- [Raw data]
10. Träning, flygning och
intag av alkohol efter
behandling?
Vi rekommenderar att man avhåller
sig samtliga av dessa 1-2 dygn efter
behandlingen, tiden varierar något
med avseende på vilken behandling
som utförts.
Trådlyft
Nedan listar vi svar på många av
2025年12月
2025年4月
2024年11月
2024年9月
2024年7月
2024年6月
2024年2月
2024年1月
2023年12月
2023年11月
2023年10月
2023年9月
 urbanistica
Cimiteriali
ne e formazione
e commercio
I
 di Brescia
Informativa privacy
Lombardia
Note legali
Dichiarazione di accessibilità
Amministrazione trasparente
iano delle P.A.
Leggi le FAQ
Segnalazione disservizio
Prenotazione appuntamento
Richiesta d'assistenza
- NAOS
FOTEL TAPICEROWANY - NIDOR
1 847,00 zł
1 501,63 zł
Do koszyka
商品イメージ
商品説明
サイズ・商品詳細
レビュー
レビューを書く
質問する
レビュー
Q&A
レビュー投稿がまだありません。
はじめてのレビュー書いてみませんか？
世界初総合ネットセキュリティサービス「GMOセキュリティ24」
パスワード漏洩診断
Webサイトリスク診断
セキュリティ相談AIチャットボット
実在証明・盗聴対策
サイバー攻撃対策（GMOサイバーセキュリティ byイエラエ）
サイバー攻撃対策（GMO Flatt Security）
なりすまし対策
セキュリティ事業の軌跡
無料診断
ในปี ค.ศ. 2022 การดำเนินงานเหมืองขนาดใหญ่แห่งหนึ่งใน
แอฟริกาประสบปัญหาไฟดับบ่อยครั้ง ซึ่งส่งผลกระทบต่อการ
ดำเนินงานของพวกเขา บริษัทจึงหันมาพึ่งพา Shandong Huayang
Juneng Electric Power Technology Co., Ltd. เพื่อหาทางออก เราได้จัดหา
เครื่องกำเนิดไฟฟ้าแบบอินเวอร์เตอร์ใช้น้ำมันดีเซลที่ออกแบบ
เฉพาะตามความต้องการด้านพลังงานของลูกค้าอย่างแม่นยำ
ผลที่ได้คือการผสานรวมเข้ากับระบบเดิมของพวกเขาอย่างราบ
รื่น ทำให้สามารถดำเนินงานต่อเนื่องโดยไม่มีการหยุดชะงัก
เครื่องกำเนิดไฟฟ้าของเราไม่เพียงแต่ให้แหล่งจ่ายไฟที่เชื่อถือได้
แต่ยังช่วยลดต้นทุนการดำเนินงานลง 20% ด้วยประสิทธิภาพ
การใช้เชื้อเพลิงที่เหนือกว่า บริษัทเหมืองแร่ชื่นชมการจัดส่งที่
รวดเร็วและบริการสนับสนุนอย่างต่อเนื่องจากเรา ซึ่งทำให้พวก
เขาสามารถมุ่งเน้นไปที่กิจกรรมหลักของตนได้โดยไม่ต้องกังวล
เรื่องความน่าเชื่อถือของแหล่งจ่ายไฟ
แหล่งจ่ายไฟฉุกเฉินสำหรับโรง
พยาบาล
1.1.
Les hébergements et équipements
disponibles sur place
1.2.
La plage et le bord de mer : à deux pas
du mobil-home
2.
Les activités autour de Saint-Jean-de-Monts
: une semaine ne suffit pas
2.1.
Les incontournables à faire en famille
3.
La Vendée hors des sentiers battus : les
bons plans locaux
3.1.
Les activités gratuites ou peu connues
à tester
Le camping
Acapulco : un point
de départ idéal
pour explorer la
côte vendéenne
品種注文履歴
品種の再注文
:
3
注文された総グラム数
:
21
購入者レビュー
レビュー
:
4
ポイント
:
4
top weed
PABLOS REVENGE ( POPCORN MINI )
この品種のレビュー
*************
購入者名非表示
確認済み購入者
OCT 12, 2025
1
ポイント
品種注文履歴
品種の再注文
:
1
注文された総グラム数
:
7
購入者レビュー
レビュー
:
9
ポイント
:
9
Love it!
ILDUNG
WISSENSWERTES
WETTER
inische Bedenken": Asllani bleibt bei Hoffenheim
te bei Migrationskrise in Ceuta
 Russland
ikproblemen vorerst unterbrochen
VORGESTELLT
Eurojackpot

- [What the task requires] A verbatim output of all the data above is needed.

- [Result]
10. Träning, flygning och
intag av alkohol efter
behandling?
Vi rekommenderar att man avhåller
sig samtliga av dessa 1-2 dygn efter
behandlingen, tiden varierar något
med avseende på vilken behandling
som utförts.
Trådlyft
Nedan listar vi svar på många av
2025年12月
2025年4月
2024年11月
2024年9月
2024年7月
2024年6月
2024年2月
2024年1月
2023年12月
2023年11月
2023年10月
2023年9月
 urbanistica
Cimiteriali
ne e formazione
e commercio
I
 di Brescia
Informativa privacy
Lombardia
Note legali
Dichiarazione di accessibilità
Amministrazione trasparente
iano delle P.A.
Leggi le FAQ
Segnalazione disservizio
Prenotazione appuntamento
Richiesta d'assistenza
- NAOS
FOTEL TAPICEROWANY - NIDOR
1 847,00 zł
1 501,63 zł
Do koszyka
商品イメージ
商品説明
サイズ・商品詳細
レビュー
レビューを書く
質問する
レビュー
Q&A
レビュー投稿がまだありません。
はじめてのレビュー書いてみませんか？
世界初総合ネットセキュリティサービス「GMOセキュリティ24」
パスワード漏洩診断
Webサイトリスク診断
セキュリティ相談AIチャットボット
実在証明・盗聴対策
サイバー攻撃対策（GMOサイバーセキュリティ byイエラエ）
サイバー攻撃対策（GMO Flatt Security）
なりすまし対策
セキュリティ事業の軌跡
無料診断
ในปี ค.ศ. 2022 การดำเนินงานเหมืองขนาดใหญ่แห่งหนึ่งใน
แอฟริกาประสบปัญหาไฟดับบ่อยครั้ง ซึ่งส่งผลกระทบต่อการ
ดำเนินงานของพวกเขา บริษัทจึงหันมาพึ่งพา Shandong Huayang
Juneng Electric Power Technology Co., Ltd. เพื่อหาทางออก เราได้จัดหา
เครื่องกำเนิดไฟฟ้าแบบอินเวอร์เตอร์ใช้น้ำมันดีเซลที่ออกแบบ
เฉพาะตามความต้องการด้านพลังงานของลูกค้าอย่างแม่นยำ
ผลที่ได้คือการผสานรวมเข้ากับระบบเดิมของพวกเขาอย่างราบ
รื่น ทำให้สามารถดำเนินงานต่อเนื่องโดยไม่มีการหยุดชะงัก
เครื่องกำเนิดไฟฟ้าของเราไม่เพียงแต่ให้แหล่งจ่ายไฟที่เชื่อถือได้
แต่ยังช่วยลดต้นทุนการดำเนินงานลง 20% ด้วยประสิทธิภาพ
การใช้เชื้อเพลิงที่เหนือกว่า บริษัทเหมืองแร่ชื่นชมการจัดส่งที่
รวดเร็วและบริการสนับสนุนอย่างต่อเนื่องจากเรา ซึ่งทำให้พวก
เขาสามารถมุ่งเน้นไปที่กิจกรรมหลักของตนได้โดยไม่ต้องกังวล
เรื่องความน่าเชื่อถือของแหล่งจ่ายไฟ
แหล่งจ่ายไฟฉุกเฉินสำหรับโรง
พยาบาล
1.1.
Les hébergements et équipements
disponibles sur place
1.2.
La plage et le bord de mer : à deux pas
du mobil-home
2.
Les activités autour de Saint-Jean-de-Monts
: une semaine ne suffit pas
2.1.
Les incontournables à faire en famille
3.
La Vendée hors des sentiers battus : les
bons plans locaux
3.1.
Les activités gratuites ou peu connues
à tester
Le camping
Acapulco : un point
de départ idéal
pour explorer la
côte vendéenne
品種注文履歴
品種の再注文
:
3
注文された総グラム数
:
21
購入者レビュー
レビュー
:
4
ポイント
:
4
top weed
PABLOS REVENGE ( POPCORN MINI )
この品種のレビュー
*************
購入者名非表示
確認済み購入者
OCT 12, 2025
1
ポイント
品種注文履歴
品種の再注文
:
1
注文された総グラム数
:
7
購入者レビュー
レビュー
:
9
ポイント
:
9
Love it!
ILDUNG
WISSENSWERTES
WETTER
inische Bedenken": Asllani bleibt bei Hoffenheim
te bei Migrationskrise in Ceuta
 Russland
ikproblemen vorerst unterbrochen
VORGESTELLT
Eurojackpot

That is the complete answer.